## What is required
Every line that contains "Shows" must be located and copied from the data.

(Extracted records)

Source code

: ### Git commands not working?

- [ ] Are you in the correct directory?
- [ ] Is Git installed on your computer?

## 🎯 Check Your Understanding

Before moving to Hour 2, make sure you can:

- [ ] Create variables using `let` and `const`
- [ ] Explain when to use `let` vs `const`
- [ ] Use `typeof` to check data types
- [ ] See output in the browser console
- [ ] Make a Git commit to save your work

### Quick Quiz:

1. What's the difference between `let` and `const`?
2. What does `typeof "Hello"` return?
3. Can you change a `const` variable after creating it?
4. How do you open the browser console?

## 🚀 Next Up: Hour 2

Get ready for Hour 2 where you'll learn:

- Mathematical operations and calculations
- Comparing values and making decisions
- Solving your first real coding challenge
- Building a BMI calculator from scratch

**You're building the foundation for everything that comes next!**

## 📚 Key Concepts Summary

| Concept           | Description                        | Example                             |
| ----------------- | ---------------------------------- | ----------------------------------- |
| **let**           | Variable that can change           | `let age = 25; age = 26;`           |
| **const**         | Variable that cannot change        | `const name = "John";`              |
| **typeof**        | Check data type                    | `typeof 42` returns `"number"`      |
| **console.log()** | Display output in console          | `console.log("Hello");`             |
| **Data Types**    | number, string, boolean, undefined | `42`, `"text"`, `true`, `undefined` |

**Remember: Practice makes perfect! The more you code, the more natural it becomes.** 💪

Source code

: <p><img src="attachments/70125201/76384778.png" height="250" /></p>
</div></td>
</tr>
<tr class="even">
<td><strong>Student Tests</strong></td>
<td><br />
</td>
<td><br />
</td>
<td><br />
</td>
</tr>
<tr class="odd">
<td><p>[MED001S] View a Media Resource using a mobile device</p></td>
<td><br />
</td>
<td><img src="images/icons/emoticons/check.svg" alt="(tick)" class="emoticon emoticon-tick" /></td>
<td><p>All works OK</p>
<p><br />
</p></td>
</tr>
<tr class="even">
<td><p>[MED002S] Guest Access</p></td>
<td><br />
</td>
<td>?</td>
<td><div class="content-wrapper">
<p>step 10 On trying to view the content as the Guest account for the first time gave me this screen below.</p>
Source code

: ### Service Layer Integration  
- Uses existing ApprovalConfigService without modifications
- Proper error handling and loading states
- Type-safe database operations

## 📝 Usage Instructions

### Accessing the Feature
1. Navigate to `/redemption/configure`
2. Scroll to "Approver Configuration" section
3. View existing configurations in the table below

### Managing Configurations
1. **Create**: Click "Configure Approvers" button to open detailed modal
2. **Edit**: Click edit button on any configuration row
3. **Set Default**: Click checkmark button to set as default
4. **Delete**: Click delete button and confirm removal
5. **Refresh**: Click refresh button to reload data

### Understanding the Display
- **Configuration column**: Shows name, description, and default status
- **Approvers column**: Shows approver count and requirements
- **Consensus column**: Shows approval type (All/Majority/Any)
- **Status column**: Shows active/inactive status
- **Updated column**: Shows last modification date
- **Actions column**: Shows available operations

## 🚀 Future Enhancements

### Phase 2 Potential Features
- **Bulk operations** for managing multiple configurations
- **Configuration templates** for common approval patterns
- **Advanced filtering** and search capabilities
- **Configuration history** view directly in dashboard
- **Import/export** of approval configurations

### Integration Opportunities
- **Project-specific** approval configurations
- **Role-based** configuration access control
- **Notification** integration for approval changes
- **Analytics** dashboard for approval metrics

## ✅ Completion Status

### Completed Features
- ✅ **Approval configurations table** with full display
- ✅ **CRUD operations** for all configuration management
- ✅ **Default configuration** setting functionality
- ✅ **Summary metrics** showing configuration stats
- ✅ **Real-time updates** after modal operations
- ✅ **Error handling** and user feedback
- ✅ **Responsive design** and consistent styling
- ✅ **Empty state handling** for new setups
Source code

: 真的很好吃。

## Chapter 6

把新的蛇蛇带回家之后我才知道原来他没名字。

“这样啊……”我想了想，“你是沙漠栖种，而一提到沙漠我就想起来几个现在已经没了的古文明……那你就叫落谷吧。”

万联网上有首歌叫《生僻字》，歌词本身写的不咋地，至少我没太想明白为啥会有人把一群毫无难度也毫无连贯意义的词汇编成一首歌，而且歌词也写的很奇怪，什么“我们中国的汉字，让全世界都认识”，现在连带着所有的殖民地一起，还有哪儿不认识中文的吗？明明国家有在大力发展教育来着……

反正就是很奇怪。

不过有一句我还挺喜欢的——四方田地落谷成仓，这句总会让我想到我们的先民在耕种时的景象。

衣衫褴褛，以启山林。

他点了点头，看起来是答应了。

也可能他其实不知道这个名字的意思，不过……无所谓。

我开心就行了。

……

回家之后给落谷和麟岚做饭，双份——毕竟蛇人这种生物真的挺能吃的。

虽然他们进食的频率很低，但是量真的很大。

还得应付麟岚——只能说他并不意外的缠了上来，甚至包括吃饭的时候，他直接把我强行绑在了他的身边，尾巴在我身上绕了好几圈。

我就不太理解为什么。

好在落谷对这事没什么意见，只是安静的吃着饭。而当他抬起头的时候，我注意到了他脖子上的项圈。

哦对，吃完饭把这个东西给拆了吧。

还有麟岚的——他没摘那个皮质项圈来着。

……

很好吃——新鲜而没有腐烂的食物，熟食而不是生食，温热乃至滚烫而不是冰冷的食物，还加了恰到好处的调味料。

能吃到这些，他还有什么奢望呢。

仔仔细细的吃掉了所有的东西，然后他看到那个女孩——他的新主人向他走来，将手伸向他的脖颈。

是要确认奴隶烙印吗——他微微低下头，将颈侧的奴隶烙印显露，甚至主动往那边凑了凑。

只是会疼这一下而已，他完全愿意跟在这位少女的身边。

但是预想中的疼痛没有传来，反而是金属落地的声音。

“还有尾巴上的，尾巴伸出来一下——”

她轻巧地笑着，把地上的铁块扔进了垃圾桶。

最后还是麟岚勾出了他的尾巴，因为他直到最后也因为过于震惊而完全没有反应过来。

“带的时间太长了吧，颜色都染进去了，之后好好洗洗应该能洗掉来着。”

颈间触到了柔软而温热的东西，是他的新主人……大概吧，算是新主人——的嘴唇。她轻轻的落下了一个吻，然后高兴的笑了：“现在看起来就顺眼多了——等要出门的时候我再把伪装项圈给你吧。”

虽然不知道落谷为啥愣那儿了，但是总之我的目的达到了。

(End Extracted records)

## Exercise result
- **Configuration column**: Shows name, description, and default status
- **Approvers column**: Shows approver count and requirements
- **Consensus column**: Shows approval type (All/Majority/Any)
- **Status column**: Shows active/inactive status
- **Updated column**: Shows last modification date
- **Actions column**: Shows available operations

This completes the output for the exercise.